After you have an error correction, as if we put a point into a point at the center, a radius of 1 ball. As long as the coordinates in this range balls, we all know that the actual data is to be Center Weighted coordinates of the ball. And each data can not be too close to the ball, the ball must have different data
from the three units.
V. Summary extension
Well, the contents of the error correction code on individual cases from finished. You can not look at this seemingly simple ⼩ Hamming code. Although it early 1940s was born, but until today's ECC memory inside, we are still using this technical solution. And also because Hamming code Hamming won the Turing Award.

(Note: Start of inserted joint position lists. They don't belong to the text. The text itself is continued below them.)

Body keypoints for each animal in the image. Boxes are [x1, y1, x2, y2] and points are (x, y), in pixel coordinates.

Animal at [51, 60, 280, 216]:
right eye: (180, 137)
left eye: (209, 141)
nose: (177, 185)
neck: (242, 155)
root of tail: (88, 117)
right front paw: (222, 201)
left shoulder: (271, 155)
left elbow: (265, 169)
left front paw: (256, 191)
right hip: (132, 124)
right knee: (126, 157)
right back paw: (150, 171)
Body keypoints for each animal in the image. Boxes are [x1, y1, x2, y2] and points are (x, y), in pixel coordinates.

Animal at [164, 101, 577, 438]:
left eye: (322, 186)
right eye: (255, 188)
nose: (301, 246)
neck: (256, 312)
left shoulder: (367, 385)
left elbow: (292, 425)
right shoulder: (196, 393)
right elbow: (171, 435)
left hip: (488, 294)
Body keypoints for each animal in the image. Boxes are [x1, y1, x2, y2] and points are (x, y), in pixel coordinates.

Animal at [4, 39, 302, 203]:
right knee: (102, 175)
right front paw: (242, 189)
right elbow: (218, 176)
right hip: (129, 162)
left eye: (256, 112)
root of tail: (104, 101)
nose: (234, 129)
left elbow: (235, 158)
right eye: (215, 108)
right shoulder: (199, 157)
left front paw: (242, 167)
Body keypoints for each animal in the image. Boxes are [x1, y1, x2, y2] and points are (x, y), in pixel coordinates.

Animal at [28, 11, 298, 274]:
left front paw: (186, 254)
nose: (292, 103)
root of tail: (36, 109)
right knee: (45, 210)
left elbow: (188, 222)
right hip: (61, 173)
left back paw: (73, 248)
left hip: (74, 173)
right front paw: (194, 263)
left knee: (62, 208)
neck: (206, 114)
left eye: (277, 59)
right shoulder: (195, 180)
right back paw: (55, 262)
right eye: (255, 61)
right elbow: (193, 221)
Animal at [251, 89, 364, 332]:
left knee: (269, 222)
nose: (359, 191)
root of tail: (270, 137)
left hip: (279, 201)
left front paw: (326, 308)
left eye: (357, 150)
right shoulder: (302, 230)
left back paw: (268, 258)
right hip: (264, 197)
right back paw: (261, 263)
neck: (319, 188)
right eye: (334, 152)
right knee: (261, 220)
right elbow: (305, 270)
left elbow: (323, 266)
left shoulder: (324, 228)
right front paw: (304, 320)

By adding multiple redundancy check code bits in the data, Hamming code is not only able to detect errors in the data, the data can also be when only a single bit error, the error correction of an over. And in understanding the process of calculating Hamming code, there is a very important point, is not only the original
data bits may be wrong. We've added a parity bit, the same as flipping a single bit error may occur. This is why, 7 data bits with a three digit check code is not enough, need four checksum bits.
The actual Hamming code encoding process is not complicated, we do not pass through the different parity bit, to match a plurality of different sets of data, to ensure that any data bit error, are intended to produce a plurality of error check code bits a unique combination. In this way, when something goes wrong, we can turn to find the
data bit error and correct them. When there is only one bit error check code, we know the actual error is a bit checksum.